The student cast come from a different variety of disciplines and majors ranging anywhere from anthropology to pharmacy.
"These women have nothing to do with theater. We're just as petrified as anybody else walking down the street on getting on stage, but we've worked so hard for this," said Siradze.
Regardless of Siradze's concerns about acting, the inexperience of the performers was not evident.

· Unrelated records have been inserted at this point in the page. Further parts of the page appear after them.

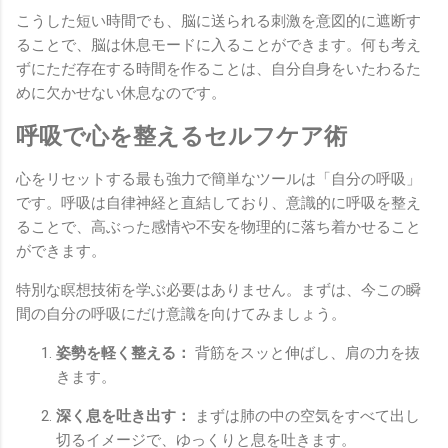
こうした短い時間でも、脳に送られる刺激を意図的に遮断す
ることで、脳は休息モードに入ることができます。何も考え
ずにただ存在する時間を作ることは、自分自身をいたわるた
めに欠かせない休息なのです。
呼吸で心を整えるセルフケア術
心をリセットする最も強力で簡単なツールは「自分の呼吸」
です。呼吸は自律神経と直結しており、意識的に呼吸を整え
ることで、高ぶった感情や不安を物理的に落ち着かせること
ができます。
特別な瞑想技術を学ぶ必要はありません。まずは、今この瞬
間の自分の呼吸にだけ意識を向けてみましょう。
姿勢を軽く整える：
背筋をスッと伸ばし、肩の力を抜
きます。
深く息を吐き出す：
まずは肺の中の空気をすべて出し
切るイメージで、ゆっくりと息を吐きます。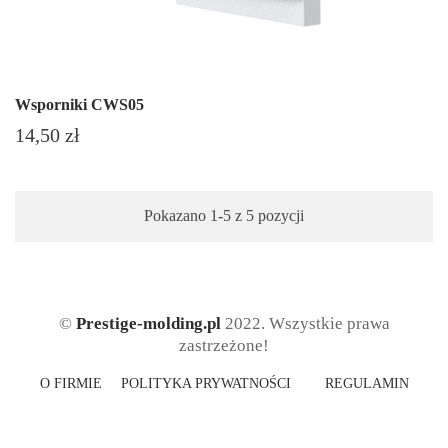
Wsporniki CWS05
Cena
14,50 zł
Pokazano 1-5 z 5 pozycji
©
Prestige-molding.pl
2022. Wszystkie prawa
zastrzeżone!
O FIRMIE
POLITYKA PRYWATNOŚCI
REGULAMIN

The players recited lines naturally and delivered them with appropriate emotion for each scene.
The crowd was more than receptive to the effort put on stage and laughed wildly with the risqué jokes on a night when risqué and taboo didn't exist. Likewise, the crowd was hushed and sensitive to more dramatic scenes.
A business and marketing major herself, Siradze thinks that the production should not be judged merely by its acting but that the message it conveys is more significant. And while each story invokes different sentiments, all relate back to the vagina.
"It's not seen per se as an anatomical part, but more symbolic," Siradze said. "So everything that we do in the play and that you hear and see, you have to think of it on a deeper level."
"The Vagina Monologues" was written by playwright Eve Ensler in 1996 to convey violence faced by women. "And so [Ensler] noticed how women that grew up in violent societies don't feel as empowered because they are constantly oppressed whether it's through sexual assault, rape, molestation, mutilation, etc.," Siradze said.